Murray Fyfe, the head epidemiologist at the provincial CDC, Fyfe consulted Pamela Kibsey, a microbiologist at the Vancouver Island Health Authority. Kibsey said she had noticed an increase in human cases of Cryptococcus. And there was something strange about it. It was infecting healthy people, not just the sick.

Fyfe formed a group to begin combing records of veterinarians and hospitals, tracing the first cases back to 1999. He asked Bartlett, at UBC, to join the group. They sent samples of the Cryptococcus for further analysis. The results showed it wasn’t the familiar form of “crypto.”

“This was an Australian fungus,” Stephen said. “We said, ‘What’s a nice girl like you doing in a place like this?’”

More disturbing, the fungus appeared to be more virulent than in Australia.

The scientists can only guess how, or when, the fungus arrived. It could have been brought on trees imported from Australia. Or it may always have been on the island, quietly clinging to life unnoticed until the warm summers spurred it to proliferate.

“With global warming, it may have finally been able to emerge to a level (at which) it is infectious,” Fyfe said. Humans and animals living in the area, having had no exposure, had developed no immunities.

Bartlett formed a team of students to try to find gattii in the wild. Armed with new detection kits, they tramped through yards on Vancouver Island, digging up soil, taking air samples, swabbing bark on trees. They talked to survivors of the disease and to owners of infected pets.

One common site came up: Rathtrevor Beach Provincial Park. Patient Esther Young had gone to the park to kayak. Several other patients had been there.

Fyfe helped the students swab an old Douglas fir at the park. Two weeks later, Bartlett called him, excited. The swabs had come back positive, the first discovery of Cryptococcus gattii in the wild.

With the summer of 2002 approaching, Fyfe had a problem. The park had a popular campground. Fyfe knew most people could come into contact with gattii with no ill effects. Those few who did become infected could be treated successfully.

So he decided on a low-key information campaign. He posted pamphlets in the park and sent out notices to vacationers who had made Internet reservations. The reaction was prompt: The park got 750 cancellations.

Word was also getting out through the news media. Ken James heard it on TV. He had been plagued by a tickle in his chest, a nagging cough, night sweats and an intense desire every day to take a nap. When he heard the report on “this weird fungal disease,” he said, it ticked off the same symptoms.

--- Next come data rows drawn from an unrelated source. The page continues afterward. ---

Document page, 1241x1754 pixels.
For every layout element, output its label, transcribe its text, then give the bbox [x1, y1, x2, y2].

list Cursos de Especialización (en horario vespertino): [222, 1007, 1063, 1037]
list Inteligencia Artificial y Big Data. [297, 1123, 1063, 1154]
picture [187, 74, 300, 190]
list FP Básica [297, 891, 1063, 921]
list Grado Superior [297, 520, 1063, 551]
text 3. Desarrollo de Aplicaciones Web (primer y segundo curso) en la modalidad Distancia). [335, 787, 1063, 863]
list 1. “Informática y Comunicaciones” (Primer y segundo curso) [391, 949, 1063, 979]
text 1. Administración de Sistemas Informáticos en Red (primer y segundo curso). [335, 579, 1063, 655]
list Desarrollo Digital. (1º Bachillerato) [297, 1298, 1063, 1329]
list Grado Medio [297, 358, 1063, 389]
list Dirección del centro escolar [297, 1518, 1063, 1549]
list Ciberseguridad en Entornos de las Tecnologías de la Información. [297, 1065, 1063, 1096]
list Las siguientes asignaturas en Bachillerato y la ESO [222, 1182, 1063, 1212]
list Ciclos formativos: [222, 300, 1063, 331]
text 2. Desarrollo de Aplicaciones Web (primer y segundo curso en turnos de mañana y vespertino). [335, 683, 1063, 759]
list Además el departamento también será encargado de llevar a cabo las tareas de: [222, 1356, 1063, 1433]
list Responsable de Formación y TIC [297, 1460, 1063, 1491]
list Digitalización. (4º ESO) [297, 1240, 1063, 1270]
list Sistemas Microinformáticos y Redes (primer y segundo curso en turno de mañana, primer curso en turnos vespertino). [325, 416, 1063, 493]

His doctor was skeptical, but a chest X-ray showed nodules in his lung – either cancer or the fungus. To James’s relief, it was gattii, and after a year of oral medication, he is cured.

“Did I walk past a tree when the fungus was exploding? Who knows,” he said. “If I hadn’t seen that news report, things could have been very different for me.”

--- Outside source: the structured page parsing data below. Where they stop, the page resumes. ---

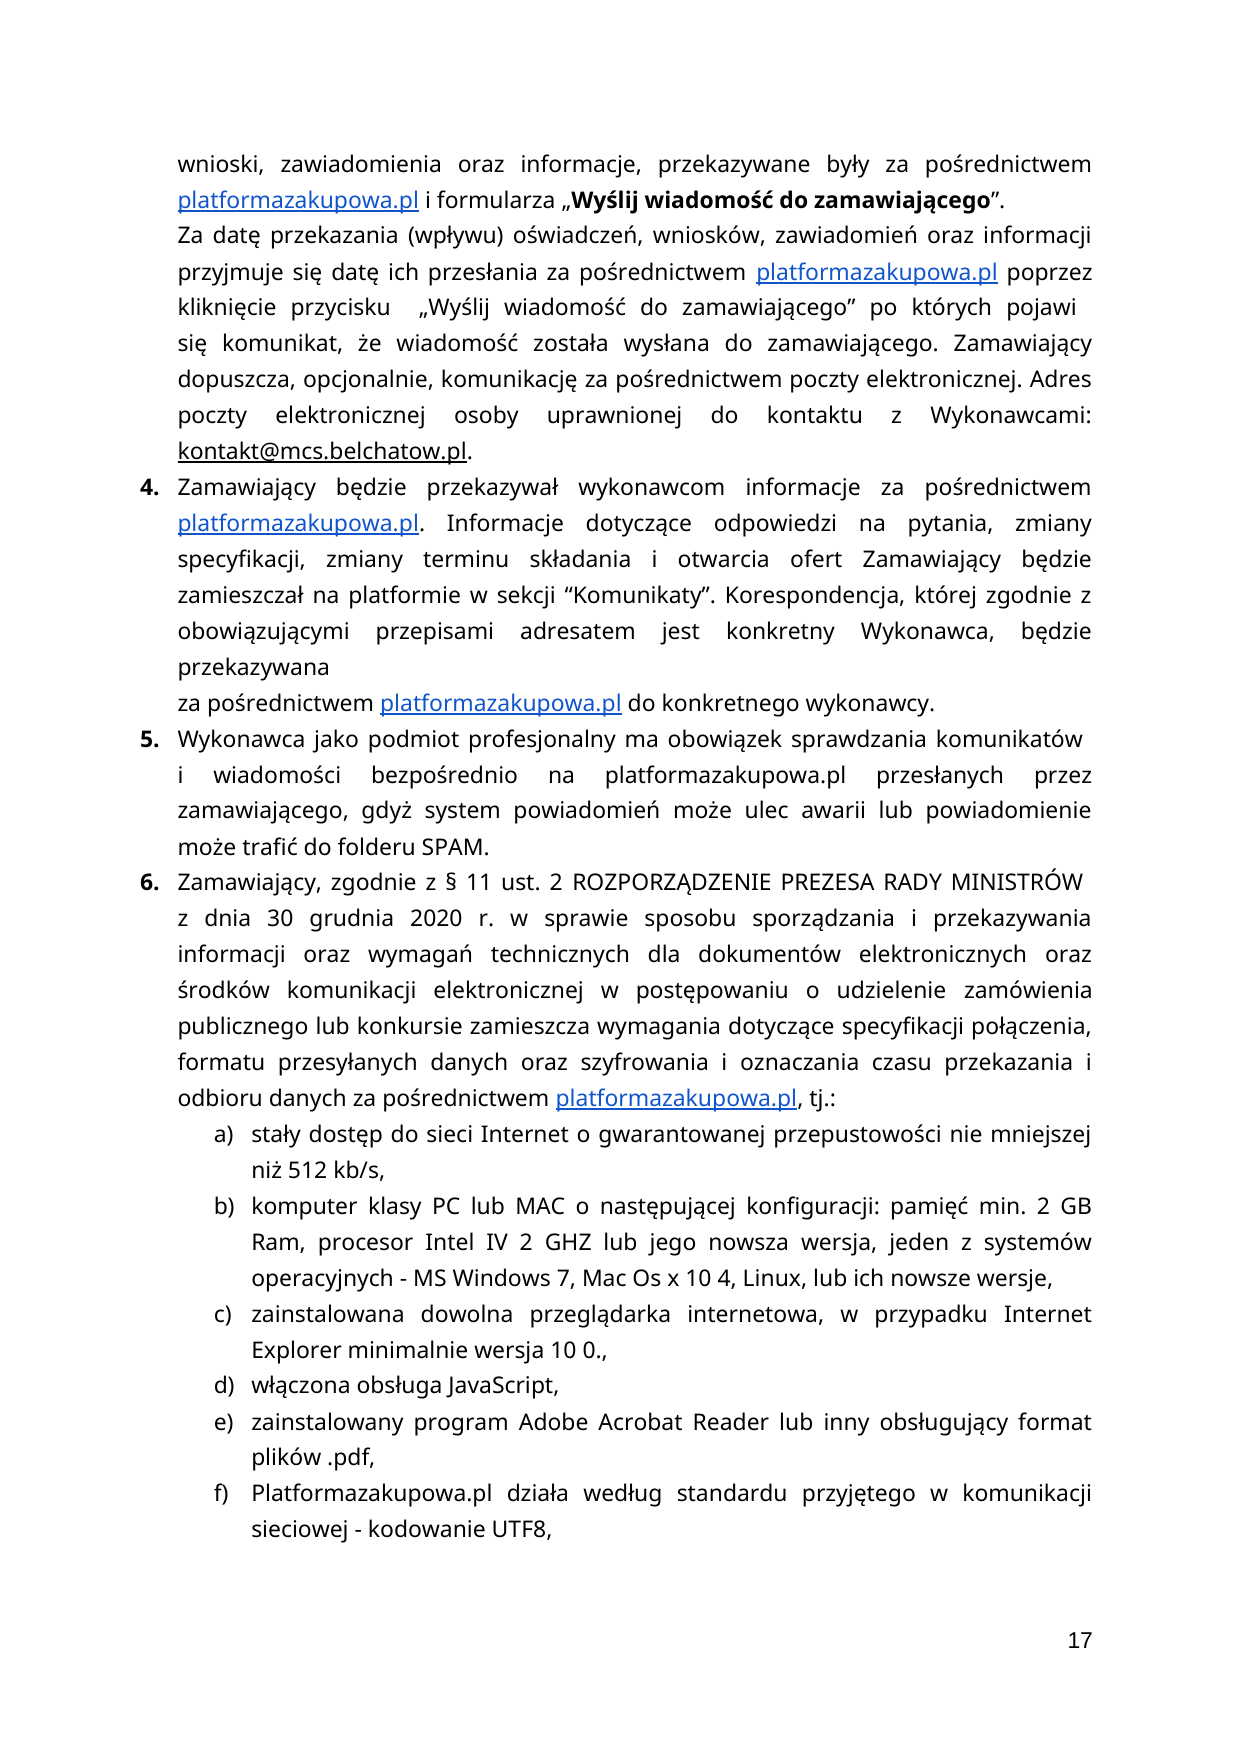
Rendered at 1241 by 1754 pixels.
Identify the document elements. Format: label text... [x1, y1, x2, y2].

list komputer klasy PC lub MAC o następującej konfiguracji: pamięć min. 2 GB Ram, procesor Intel IV 2 GHZ lub jego nowsza wersja, jeden z systemów operacyjnych - MS Windows 7, Mac Os x 10 4, Linux, lub ich nowsze wersje, [213, 1190, 1093, 1293]
list Wykonawca jako podmiot profesjonalny ma obowiązek sprawdzania komunikatów i wiadomości bezpośrednio na platformazakupowa.pl przesłanych przez zamawiającego, gdyż system powiadomień może ulec awarii lub powiadomienie może trafić do folderu SPAM. [140, 723, 1093, 862]
list Zamawiający będzie przekazywał wykonawcom informacje za pośrednictwem platformazakupowa.pl. Informacje dotyczące odpowiedzi na pytania, zmiany specyfikacji, zmiany terminu składania i otwarcia ofert Zamawiający będzie zamieszczał na platformie w sekcji “Komunikaty”. Korespondencja, której zgodnie z obowiązującymi przepisami adresatem jest konkretny Wykonawca, będzie przekazywana za pośrednictwem platformazakupowa.pl do konkretnego wykonawcy. [140, 471, 1093, 718]
list zainstalowana dowolna przeglądarka internetowa, w przypadku Internet Explorer minimalnie wersja 10 0., [213, 1298, 1093, 1365]
list Zamawiający, zgodnie z § 11 ust. 2 ROZPORZĄDZENIE PREZESA RADY MINISTRÓW z dnia 30 grudnia 2020 r. w sprawie sposobu sporządzania i przekazywania informacji oraz wymagań technicznych dla dokumentów elektronicznych oraz środków komunikacji elektronicznej w postępowaniu o udzielenie zamówienia publicznego lub konkursie zamieszcza wymagania dotyczące specyfikacji połączenia, formatu przesyłanych danych oraz szyfrowania i oznaczania czasu przekazania i odbioru danych za pośrednictwem platformazakupowa.pl, tj.: [140, 866, 1093, 1113]
list Platformazakupowa.pl działa według standardu przyjętego w komunikacji sieciowej - kodowanie UTF8, [213, 1477, 1093, 1544]
list zainstalowany program Adobe Acrobat Reader lub inny obsługujący format plików .pdf, [213, 1405, 1093, 1473]
list stały dostęp do sieci Internet o gwarantowanej przepustowości nie mniejszej niż 512 kb/s, [213, 1118, 1093, 1185]
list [140, 148, 1093, 215]
text Za datę przekazania (wpływu) oświadczeń, wniosków, zawiadomień oraz informacji przyjmuje się datę ich przesłania za pośrednictwem platformazakupowa.pl poprzez kliknięcie przycisku „Wyślij wiadomość do zamawiającego” po których pojawi się komunikat, że wiadomość została wysłana do zamawiającego. Zamawiający dopuszcza, opcjonalnie, komunikację za pośrednictwem poczty elektronicznej. Adres poczty elektronicznej osoby uprawnionej do kontaktu z Wykonawcami: kontakt@mcs.belchatow.pl. [177, 219, 1093, 466]
list włączona obsługa JavaScript, [213, 1369, 1093, 1401]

By the start of 2003, Bartlett’s students had found the fungus in other spots. They eventually concluded that it had infested a several-hundred-mile range on eastern Vancouver Island. Health authorities agreed that it was no longer fair to target the park alone, and warning signs came down in favor of a wider information campaign.

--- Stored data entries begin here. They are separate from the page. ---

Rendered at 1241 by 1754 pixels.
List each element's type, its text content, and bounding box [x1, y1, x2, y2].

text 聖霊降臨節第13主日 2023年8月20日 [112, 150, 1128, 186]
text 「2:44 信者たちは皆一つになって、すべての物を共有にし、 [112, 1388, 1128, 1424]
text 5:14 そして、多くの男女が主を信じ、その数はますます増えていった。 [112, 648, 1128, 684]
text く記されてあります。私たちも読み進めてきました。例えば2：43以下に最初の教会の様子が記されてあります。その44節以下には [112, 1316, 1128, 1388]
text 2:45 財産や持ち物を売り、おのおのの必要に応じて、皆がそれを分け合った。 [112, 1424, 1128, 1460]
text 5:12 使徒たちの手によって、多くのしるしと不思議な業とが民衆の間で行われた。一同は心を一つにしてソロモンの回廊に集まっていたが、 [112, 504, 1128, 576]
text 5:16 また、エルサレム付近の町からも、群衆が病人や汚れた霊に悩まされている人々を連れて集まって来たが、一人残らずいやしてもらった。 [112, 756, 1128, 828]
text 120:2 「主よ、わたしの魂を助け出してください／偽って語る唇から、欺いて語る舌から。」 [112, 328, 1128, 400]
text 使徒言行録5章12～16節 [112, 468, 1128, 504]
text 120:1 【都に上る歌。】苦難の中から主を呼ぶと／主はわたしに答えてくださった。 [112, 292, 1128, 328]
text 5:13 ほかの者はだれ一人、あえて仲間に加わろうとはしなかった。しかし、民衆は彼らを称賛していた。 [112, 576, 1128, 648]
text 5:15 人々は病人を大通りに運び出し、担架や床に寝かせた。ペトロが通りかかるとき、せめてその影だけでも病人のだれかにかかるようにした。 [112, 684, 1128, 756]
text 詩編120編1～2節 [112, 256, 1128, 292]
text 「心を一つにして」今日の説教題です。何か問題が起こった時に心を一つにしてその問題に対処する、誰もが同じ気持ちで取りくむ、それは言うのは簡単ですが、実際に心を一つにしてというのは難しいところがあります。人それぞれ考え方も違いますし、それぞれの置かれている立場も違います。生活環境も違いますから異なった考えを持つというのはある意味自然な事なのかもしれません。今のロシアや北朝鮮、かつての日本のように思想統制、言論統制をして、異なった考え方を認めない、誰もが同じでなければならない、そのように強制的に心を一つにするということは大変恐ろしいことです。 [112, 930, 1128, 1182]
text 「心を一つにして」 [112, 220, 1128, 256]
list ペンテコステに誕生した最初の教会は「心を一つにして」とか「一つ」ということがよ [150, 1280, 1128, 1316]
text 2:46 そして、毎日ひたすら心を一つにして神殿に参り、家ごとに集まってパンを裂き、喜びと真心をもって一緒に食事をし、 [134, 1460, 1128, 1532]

If doctors catch the disease early, oral doses of antifungal drugs will kill the cells. Undetected, the fungus can get into the spinal fluid, causing potentially fatal meningitis.

New cases on Vancouver Island have leveled off at about 25 a year. Eight people have died. Bartlett’s focus now is to figure out whether – and how – the fungus is moving.

Five human cases have been found on the British Columbia mainland; two people have been sickened in Washington state; and Oregon has had two fatalities from a similar but not identical strain of gattii. Health authorities in Washington and Oregon say the disease is still too rare in their areas to warrant alarm, but they are watching it. Bartlett said it is unclear whether the fungus has been tracked elsewhere.

“One possibility for what we are seeing on the mainland is the first colonization, like we had on the island in 1999,” Bartlett said. Another is that those traces will disappear.